Krimsus86.com/Karawang,
Penggunaan gas LPG subsidi 3 kilogram yang sejatinya diperuntukkan bagi masyarakat kecil kembali menuai sorotan. Di wilayah Kabupaten Karawang, tabung gas bersubsidi tersebut diduga banyak digunakan oleh bengkel las dan bengkel mobil—sektor usaha yang seharusnya tidak menjadi sasaran subsidi negara.
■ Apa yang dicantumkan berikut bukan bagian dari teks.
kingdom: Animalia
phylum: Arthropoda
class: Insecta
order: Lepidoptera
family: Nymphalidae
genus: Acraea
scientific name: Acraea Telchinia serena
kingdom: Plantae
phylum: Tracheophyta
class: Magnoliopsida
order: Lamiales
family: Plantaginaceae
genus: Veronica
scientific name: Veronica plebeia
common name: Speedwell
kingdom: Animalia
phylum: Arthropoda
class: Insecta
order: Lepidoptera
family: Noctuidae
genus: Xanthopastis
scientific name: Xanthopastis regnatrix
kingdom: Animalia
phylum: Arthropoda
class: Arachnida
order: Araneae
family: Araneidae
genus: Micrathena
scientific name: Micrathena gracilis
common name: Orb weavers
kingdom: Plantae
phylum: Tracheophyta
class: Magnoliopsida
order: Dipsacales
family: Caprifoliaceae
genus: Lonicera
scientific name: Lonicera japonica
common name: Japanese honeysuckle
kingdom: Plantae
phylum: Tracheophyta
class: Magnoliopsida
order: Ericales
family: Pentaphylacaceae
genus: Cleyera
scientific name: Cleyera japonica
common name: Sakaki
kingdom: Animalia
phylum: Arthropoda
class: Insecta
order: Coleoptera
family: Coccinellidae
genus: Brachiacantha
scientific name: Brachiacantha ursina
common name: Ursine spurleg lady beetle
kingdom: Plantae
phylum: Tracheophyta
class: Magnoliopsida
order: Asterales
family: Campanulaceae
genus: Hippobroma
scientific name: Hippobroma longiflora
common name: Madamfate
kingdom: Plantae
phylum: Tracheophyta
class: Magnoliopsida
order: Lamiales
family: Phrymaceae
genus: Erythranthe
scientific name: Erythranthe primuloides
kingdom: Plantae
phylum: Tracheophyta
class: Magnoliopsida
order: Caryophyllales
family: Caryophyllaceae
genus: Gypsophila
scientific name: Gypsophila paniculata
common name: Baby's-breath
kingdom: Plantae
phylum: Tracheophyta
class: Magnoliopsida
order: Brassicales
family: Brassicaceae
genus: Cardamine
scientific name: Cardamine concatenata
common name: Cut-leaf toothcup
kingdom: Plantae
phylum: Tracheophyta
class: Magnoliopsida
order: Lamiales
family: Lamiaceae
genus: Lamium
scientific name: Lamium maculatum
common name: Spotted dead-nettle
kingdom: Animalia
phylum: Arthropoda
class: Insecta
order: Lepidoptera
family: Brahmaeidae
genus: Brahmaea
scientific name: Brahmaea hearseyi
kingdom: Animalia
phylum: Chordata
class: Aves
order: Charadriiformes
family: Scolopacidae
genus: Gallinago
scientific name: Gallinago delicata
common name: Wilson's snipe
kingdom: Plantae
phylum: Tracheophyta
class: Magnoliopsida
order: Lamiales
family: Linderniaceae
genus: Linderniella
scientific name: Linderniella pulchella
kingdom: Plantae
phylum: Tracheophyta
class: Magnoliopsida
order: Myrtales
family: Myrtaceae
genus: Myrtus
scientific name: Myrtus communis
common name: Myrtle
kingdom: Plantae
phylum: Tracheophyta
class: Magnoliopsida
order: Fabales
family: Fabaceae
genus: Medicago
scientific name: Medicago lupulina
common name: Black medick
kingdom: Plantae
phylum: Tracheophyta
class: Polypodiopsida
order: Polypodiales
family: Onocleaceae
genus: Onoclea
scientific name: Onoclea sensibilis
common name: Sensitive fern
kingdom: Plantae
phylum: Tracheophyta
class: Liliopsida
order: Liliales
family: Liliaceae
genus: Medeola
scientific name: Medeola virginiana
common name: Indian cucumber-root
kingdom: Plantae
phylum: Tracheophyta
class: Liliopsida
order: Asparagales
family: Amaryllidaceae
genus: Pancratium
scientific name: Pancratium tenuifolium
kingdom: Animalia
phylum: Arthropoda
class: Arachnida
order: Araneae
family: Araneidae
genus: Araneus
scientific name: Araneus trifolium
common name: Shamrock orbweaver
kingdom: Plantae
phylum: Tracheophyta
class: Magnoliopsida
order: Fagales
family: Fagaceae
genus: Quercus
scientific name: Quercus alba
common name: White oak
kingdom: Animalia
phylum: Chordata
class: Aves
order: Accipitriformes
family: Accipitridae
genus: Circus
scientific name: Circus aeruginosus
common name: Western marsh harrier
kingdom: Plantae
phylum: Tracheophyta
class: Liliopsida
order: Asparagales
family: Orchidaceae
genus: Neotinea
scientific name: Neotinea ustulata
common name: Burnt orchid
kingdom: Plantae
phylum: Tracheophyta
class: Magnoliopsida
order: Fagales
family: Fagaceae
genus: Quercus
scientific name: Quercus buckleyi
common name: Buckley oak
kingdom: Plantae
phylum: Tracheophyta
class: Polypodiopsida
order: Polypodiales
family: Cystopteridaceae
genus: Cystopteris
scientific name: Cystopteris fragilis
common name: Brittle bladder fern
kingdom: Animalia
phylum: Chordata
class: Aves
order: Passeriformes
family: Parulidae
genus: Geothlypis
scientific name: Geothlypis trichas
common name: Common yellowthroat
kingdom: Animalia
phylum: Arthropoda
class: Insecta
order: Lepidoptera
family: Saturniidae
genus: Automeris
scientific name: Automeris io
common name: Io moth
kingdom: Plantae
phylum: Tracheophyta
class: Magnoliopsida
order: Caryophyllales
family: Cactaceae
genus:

Pantauan di lapangan menunjukkan praktik ini bukan kejadian terisolasi. Tabung hijau 3 kg tampak digunakan untuk aktivitas produksi dan jasa, sementara di sisi lain, warga kecil justru kerap mengeluhkan sulitnya mendapatkan gas dengan harga terjangkau. Subsidi yang semestinya menjadi penopang kebutuhan rumah tangga miskin, perlahan kehilangan maknanya.
Temuan ini telah disampaikan kepada Dinas Perindustrian dan Perdagangan (Disperindag) Kabupaten Karawang. Namun hingga Jumat, 23 Januari 2026, belum ada keterangan resmi yang dapat diberikan kepada publik. Pihak Disperindag menyampaikan bahwa kondisi cuaca ekstrem dan musim hujan yang melanda wilayah Karawang menjadi salah satu penghambat.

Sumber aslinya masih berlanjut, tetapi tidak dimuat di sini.